The rest of Denise's poem can be found at :http://www.poets.org/viewmedia.php/prmMID/15333
Also memorable are the many poems that celebrate bad poetry readings. Who among us has been spared the experience? I took my friend, S, to his first poetry reading in Cleveland last summer, and he announced, mid-reading, he found the poetry and its delivery to be truly nauseating. Me too! I said.
Among my favorite poems about bad readings are Szymborska’s “Poetry Reading” in which she writes: “O Muse where are our teeming crowds?/ Twelve people in the room, eight seats to spare/it’s time for this cultural affair.”
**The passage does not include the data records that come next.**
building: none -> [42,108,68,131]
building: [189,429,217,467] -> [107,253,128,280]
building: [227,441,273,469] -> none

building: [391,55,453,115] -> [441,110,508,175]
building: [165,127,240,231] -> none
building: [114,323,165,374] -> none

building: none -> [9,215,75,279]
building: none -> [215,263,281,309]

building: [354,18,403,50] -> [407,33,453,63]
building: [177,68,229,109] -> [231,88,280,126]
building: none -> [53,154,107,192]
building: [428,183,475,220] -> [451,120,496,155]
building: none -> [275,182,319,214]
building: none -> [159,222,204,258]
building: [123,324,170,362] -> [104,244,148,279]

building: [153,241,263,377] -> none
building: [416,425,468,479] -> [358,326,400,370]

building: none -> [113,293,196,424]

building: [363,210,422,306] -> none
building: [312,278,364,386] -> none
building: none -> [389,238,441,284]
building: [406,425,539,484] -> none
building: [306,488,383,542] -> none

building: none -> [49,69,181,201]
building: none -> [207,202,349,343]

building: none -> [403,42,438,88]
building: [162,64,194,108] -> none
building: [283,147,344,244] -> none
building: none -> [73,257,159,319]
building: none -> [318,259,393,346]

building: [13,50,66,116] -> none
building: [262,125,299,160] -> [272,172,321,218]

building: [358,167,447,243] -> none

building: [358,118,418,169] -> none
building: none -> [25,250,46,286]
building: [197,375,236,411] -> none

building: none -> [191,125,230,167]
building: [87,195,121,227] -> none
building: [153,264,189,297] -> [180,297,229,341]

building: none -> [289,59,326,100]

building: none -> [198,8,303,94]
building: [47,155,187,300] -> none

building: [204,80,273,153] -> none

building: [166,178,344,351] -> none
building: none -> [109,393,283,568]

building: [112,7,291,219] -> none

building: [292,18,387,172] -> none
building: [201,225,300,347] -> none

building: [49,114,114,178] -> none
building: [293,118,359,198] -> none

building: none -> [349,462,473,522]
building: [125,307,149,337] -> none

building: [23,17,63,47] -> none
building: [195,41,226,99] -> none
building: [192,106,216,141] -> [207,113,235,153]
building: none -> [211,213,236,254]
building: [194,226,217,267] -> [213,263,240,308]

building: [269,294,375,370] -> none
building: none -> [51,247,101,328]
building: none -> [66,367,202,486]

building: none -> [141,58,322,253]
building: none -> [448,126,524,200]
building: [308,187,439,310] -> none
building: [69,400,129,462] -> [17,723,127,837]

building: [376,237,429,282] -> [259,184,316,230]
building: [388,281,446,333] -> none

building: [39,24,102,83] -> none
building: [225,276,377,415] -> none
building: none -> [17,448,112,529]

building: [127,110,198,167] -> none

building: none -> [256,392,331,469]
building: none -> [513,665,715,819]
And John Brehm’s poem, “At the Poetry Reading,” in which he talks of how “he stopped listening some time ago.” How the reader is “from the Iowa Workshop/and can therefore get along fine/without my attention.” (I love a good snarky line.) Instead of listening, the poet begins having sexual fantasies about the reader’s wife. (Always good to keep a good fantasy in mind. You just never know when it will come in handy, especially if you are a regular at poetry readings.)
Finally there’s Salvatore Attardo’s “Banter Poem” in which Attardo suggests we invent an entirely new poetic genre based on the idiotic banter poets do between their poems. To hear him read the poem makes up for many of the bad poetry readings that I have endured.